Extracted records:
# # # #

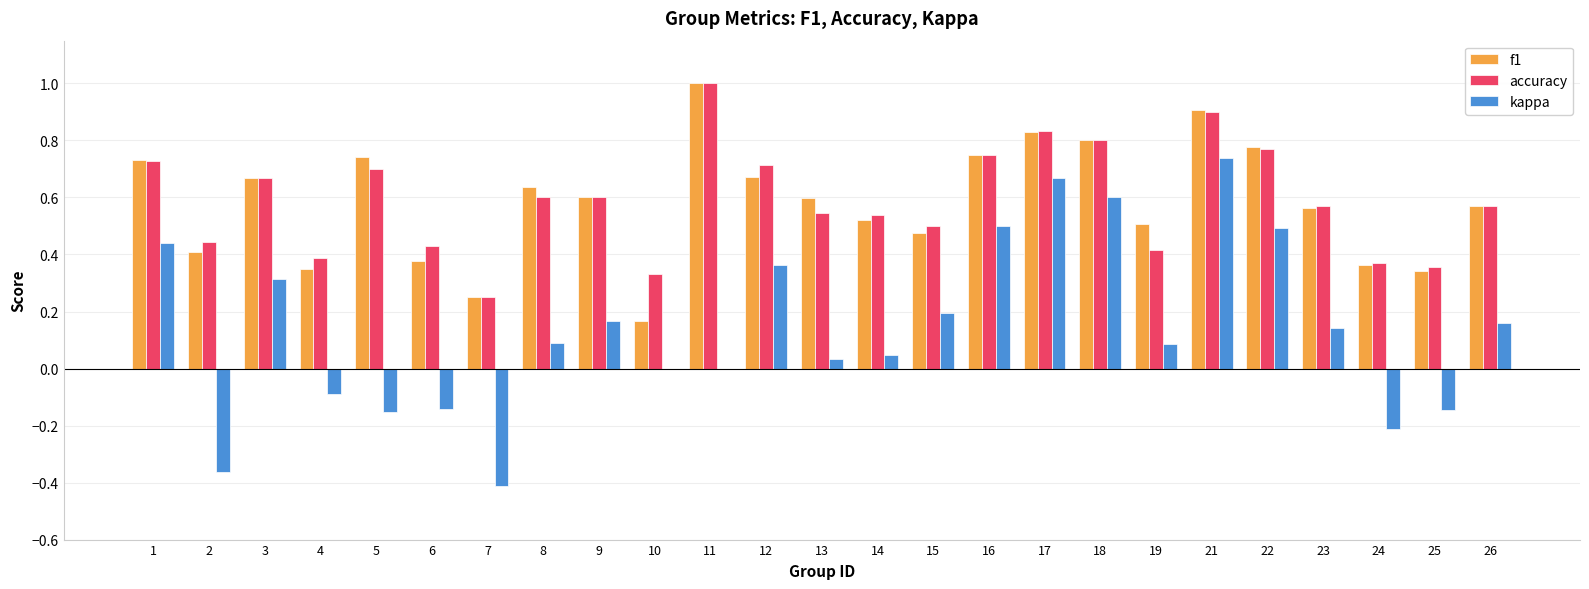

True or false: f1 has a value of 0.3 at 15.

False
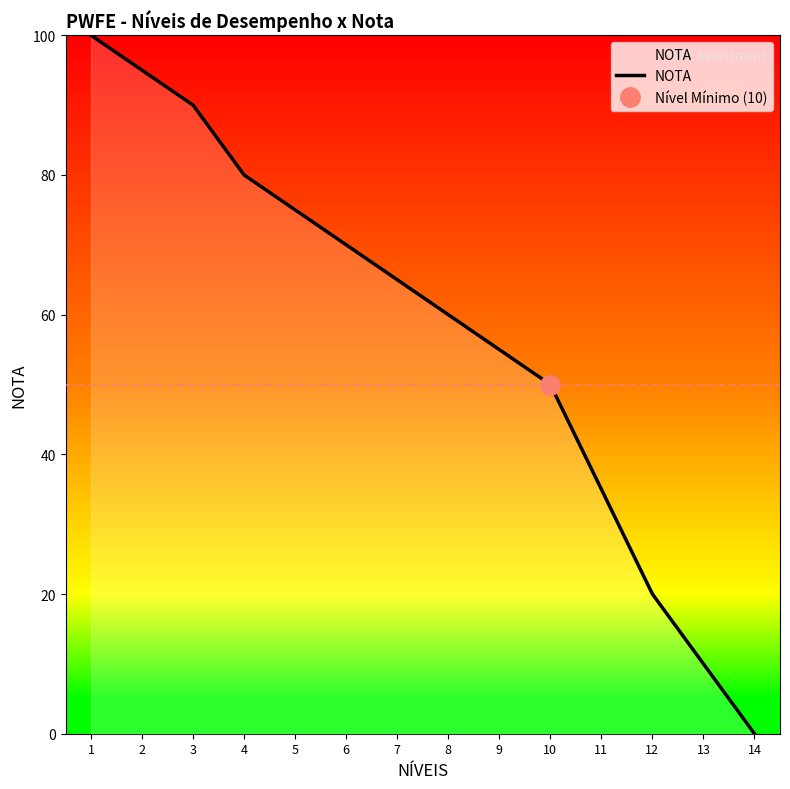

What is the value of the 7th point from the left?

65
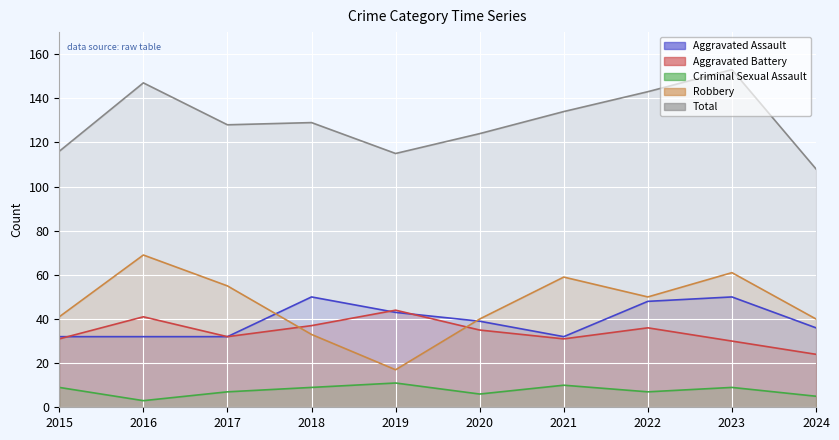

Which series has the widest spread of values?

Robbery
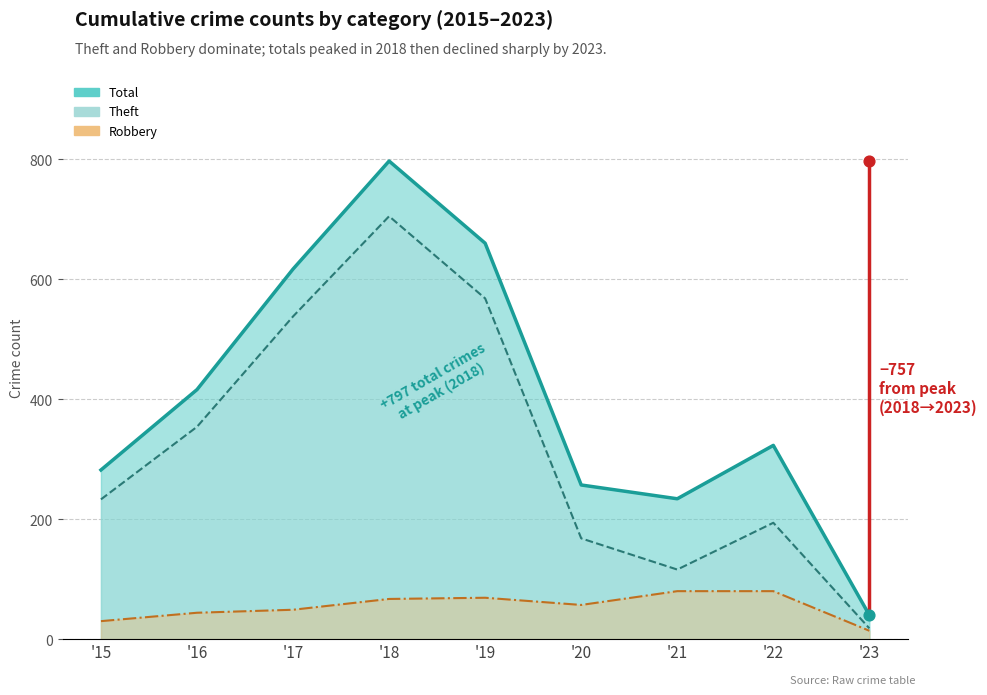

Which series reaches the minimum Y coordinate?

Robbery (line)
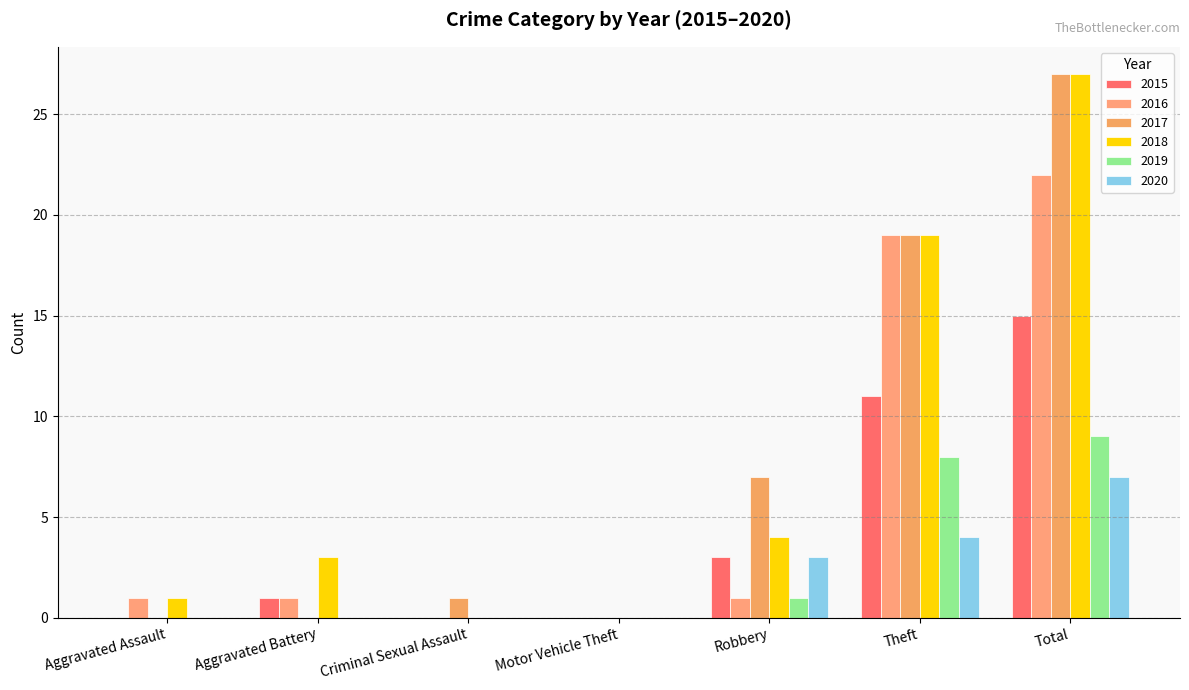

Where is 2018 nearest to the value 13?

Theft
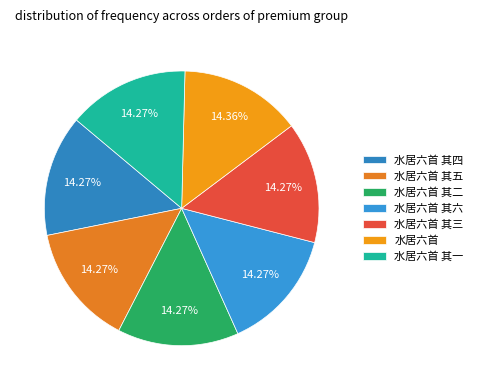

To the nearest percent, what portion does 水居六首 其六 represent?

14%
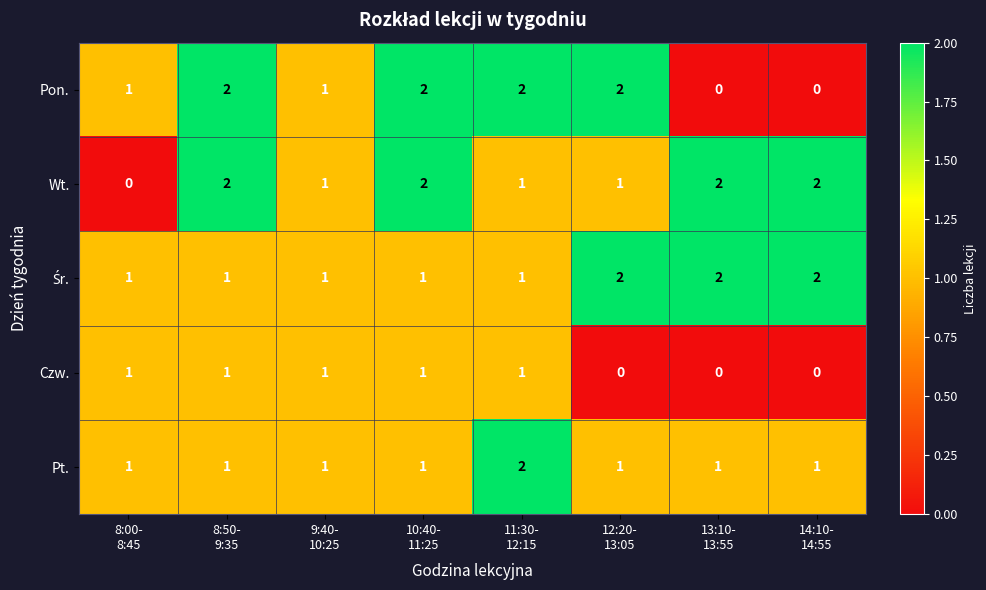

How many distinct data groups are displayed?

5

# # # #

** What to produce **
Return every line of the material that contains the word "Which". Treat uppercase and lowercase letters as different.

** Written response **
Which series has the widest spread of values?
Which series reaches the minimum Y coordinate?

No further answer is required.